#### [WHAT THE TASK ASKS]
The answer must be an exact reproduction of the lines from the start of the records below through the line containing "دربند تأسیس شد.", and nothing more.
___ DATA SHOWN
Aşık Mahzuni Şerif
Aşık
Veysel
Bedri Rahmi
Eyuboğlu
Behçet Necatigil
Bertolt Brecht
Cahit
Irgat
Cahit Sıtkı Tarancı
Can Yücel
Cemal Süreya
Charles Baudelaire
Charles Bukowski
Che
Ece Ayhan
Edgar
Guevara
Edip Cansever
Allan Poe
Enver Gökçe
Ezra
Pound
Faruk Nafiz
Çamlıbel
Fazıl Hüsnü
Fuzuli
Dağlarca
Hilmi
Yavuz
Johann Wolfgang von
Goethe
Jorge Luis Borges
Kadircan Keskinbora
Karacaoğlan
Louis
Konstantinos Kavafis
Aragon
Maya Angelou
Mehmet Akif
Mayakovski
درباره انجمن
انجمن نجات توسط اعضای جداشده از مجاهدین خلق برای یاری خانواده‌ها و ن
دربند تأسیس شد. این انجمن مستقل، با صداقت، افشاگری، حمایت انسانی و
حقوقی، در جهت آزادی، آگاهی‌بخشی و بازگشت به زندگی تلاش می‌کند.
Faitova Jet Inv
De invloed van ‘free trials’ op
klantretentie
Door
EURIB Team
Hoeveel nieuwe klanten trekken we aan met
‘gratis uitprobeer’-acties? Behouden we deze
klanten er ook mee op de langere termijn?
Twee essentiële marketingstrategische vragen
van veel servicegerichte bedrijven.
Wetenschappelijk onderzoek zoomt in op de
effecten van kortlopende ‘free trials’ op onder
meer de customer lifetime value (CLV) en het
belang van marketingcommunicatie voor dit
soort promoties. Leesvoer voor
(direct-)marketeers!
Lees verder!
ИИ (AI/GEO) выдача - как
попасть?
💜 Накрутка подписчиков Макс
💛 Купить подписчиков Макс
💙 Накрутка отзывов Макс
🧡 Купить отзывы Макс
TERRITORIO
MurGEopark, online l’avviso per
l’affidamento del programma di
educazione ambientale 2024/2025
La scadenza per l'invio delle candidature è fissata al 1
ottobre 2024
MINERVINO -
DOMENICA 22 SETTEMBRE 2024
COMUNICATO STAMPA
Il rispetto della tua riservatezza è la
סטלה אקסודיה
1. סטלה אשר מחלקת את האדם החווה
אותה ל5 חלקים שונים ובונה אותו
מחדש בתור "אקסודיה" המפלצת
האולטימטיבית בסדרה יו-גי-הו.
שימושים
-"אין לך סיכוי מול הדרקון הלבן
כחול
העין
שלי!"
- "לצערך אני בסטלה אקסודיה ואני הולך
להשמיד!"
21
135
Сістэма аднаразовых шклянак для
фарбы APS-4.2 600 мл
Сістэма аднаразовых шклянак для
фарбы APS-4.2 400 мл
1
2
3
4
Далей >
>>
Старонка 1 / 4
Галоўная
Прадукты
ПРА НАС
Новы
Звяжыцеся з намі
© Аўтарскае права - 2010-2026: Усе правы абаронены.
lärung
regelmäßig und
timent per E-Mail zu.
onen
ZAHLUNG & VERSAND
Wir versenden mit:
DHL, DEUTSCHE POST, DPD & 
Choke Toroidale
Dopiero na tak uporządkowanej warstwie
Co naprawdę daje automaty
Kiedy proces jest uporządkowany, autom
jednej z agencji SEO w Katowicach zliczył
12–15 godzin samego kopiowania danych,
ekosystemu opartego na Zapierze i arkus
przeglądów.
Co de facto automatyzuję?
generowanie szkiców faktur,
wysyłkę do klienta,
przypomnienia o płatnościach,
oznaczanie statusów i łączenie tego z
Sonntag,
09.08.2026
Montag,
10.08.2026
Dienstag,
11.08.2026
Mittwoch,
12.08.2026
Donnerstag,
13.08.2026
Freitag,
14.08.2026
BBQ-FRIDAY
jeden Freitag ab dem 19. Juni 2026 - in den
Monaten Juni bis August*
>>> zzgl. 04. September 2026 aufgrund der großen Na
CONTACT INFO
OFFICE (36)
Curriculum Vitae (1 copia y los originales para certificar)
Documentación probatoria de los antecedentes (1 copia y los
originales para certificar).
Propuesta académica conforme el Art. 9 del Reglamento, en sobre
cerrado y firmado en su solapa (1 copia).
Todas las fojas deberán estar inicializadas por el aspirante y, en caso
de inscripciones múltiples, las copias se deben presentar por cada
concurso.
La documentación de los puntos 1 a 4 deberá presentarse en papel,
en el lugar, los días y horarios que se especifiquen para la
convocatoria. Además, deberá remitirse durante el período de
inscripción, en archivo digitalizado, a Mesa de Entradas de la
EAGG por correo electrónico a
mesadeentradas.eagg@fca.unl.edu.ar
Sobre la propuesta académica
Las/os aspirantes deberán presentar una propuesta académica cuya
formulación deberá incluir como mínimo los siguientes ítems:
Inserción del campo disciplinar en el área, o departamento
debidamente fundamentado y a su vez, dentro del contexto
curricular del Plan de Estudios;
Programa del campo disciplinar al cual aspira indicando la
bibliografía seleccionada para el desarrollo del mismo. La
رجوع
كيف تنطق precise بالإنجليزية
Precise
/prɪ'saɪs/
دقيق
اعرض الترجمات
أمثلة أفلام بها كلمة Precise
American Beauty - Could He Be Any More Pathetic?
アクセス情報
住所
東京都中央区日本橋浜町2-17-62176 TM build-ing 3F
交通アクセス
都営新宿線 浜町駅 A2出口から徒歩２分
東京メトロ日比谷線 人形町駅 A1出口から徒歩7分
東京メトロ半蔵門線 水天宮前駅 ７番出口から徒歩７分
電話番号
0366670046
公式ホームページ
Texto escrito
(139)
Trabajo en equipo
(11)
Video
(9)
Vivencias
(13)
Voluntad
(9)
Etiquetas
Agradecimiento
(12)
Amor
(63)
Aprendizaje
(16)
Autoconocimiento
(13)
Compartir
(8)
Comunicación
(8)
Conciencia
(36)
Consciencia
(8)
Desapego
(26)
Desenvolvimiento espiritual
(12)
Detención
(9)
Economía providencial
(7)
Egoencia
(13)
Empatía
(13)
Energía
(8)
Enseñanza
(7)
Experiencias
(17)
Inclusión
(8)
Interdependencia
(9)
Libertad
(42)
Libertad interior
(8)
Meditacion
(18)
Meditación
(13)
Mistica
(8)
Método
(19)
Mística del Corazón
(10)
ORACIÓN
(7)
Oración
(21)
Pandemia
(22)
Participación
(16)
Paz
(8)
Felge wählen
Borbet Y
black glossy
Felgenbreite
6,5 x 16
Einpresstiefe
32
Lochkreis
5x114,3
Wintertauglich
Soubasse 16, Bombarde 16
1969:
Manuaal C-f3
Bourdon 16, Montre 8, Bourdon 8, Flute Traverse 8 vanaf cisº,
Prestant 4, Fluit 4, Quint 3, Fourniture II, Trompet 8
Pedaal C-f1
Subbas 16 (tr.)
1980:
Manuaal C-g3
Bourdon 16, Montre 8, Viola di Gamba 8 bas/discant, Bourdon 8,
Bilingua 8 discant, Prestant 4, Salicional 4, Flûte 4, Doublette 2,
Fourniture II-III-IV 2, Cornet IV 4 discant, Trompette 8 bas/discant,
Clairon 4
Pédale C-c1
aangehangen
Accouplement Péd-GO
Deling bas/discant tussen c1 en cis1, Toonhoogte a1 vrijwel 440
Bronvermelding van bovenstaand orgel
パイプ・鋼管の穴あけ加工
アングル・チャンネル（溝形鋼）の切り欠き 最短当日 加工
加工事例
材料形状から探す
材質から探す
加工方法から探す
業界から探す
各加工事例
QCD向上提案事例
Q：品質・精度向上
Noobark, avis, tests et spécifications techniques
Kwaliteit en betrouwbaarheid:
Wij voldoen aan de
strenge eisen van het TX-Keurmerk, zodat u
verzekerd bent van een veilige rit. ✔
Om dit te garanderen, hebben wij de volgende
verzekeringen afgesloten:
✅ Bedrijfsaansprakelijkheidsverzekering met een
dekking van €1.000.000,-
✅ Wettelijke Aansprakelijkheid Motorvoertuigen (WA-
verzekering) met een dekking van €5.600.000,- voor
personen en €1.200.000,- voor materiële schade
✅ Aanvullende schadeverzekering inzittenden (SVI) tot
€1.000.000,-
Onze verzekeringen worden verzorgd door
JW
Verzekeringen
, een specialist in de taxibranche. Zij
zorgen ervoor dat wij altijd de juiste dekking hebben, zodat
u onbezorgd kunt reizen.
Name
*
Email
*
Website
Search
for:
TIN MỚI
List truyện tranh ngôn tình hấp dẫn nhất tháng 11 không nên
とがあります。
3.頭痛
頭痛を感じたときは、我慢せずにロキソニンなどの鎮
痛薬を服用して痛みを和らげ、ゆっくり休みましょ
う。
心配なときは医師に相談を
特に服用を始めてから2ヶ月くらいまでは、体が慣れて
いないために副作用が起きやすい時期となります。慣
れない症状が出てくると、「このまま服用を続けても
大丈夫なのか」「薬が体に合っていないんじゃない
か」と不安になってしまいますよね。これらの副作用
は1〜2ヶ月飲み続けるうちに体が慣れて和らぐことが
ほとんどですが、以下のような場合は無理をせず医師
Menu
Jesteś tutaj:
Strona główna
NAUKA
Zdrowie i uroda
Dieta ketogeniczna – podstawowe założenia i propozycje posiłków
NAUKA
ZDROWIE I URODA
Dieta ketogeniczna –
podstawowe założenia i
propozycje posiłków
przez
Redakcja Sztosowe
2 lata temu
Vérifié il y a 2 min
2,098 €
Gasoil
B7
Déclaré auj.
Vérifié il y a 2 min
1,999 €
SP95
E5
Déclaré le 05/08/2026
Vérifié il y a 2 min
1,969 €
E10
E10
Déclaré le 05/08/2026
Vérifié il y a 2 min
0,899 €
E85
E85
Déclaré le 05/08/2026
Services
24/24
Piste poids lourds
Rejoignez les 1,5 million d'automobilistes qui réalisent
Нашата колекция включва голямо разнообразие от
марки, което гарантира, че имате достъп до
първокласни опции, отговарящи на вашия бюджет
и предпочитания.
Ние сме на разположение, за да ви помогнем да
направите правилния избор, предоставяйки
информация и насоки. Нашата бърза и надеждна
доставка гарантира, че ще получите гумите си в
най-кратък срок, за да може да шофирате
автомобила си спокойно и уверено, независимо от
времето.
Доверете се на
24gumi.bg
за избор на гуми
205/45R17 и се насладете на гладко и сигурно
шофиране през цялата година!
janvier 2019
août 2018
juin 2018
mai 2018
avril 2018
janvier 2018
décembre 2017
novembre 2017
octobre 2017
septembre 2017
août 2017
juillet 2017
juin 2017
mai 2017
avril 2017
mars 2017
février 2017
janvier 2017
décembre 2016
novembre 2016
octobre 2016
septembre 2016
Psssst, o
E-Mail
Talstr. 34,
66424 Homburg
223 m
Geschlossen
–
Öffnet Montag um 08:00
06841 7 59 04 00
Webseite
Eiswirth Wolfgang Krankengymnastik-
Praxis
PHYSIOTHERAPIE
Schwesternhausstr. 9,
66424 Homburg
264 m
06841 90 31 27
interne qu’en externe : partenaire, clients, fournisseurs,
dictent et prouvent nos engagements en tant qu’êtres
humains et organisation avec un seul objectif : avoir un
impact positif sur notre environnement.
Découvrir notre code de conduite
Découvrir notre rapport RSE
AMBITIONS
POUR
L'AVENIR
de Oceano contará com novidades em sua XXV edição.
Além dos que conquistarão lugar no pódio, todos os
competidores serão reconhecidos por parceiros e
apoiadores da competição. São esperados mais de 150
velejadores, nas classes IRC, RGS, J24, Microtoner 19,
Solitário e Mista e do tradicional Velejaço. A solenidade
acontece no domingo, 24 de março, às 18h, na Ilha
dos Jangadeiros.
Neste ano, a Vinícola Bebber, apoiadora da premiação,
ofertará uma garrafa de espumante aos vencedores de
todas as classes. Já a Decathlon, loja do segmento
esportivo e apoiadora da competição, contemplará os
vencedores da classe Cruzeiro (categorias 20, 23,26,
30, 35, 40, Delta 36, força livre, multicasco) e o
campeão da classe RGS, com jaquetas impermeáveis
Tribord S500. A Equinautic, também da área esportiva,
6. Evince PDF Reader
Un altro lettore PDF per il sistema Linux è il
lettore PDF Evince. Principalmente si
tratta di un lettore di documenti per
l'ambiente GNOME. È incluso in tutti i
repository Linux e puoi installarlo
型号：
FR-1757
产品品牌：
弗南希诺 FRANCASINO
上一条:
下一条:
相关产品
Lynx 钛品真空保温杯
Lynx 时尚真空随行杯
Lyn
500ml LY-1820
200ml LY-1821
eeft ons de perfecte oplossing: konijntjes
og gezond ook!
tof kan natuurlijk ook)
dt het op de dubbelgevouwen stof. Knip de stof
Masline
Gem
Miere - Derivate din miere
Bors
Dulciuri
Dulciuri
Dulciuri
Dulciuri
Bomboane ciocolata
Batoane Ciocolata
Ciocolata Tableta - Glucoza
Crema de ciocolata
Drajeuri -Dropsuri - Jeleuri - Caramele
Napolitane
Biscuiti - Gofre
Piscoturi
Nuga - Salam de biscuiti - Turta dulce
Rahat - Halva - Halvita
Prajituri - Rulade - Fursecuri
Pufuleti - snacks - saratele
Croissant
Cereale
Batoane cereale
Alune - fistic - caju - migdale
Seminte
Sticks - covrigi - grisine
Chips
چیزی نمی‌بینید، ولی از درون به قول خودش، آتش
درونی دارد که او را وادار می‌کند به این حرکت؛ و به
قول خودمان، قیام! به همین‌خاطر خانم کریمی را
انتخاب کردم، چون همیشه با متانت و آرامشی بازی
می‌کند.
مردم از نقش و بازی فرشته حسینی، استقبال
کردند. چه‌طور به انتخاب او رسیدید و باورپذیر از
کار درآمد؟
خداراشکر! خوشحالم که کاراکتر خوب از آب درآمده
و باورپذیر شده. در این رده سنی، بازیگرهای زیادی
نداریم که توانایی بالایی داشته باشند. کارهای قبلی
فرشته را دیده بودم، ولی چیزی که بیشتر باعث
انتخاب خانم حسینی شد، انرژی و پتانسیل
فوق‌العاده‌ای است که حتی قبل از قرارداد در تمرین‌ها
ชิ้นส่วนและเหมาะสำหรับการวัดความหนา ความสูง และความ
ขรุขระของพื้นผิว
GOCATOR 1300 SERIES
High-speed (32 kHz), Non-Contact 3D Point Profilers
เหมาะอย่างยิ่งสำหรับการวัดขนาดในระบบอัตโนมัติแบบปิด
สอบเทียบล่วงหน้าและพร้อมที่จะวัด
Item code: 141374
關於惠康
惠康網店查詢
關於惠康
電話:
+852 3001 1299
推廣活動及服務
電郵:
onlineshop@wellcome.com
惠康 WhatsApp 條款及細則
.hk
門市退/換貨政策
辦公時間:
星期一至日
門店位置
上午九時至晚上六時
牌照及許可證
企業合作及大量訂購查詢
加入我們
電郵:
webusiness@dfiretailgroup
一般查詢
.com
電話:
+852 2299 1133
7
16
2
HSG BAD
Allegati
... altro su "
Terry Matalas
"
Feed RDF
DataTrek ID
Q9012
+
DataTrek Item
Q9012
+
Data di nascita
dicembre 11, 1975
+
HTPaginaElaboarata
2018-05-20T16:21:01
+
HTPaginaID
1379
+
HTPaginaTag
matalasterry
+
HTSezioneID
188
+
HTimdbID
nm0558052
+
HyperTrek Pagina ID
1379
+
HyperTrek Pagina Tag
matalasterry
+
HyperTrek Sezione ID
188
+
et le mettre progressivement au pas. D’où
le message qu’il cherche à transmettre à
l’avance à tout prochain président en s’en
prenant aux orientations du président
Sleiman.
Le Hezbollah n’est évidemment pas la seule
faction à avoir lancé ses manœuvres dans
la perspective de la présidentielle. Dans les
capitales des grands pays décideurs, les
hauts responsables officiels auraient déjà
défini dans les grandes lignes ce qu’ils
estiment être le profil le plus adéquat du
______
#### [SOLUTION FOR THIS PROBLEM]
Aşık Mahzuni Şerif
Aşık
Veysel
Bedri Rahmi
Eyuboğlu
Behçet Necatigil
Bertolt Brecht
Cahit
Irgat
Cahit Sıtkı Tarancı
Can Yücel
Cemal Süreya
Charles Baudelaire
Charles Bukowski
Che
Ece Ayhan
Edgar
Guevara
Edip Cansever
Allan Poe
Enver Gökçe
Ezra
Pound
Faruk Nafiz
Çamlıbel
Fazıl Hüsnü
Fuzuli
Dağlarca
Hilmi
Yavuz
Johann Wolfgang von
Goethe
Jorge Luis Borges
Kadircan Keskinbora
Karacaoğlan
Louis
Konstantinos Kavafis
Aragon
Maya Angelou
Mehmet Akif
Mayakovski
درباره انجمن
انجمن نجات توسط اعضای جداشده از مجاهدین خلق برای یاری خانواده‌ها و ن
دربند تأسیس شد. این انجمن مستقل، با صداقت، افشاگری، حمایت انسانی و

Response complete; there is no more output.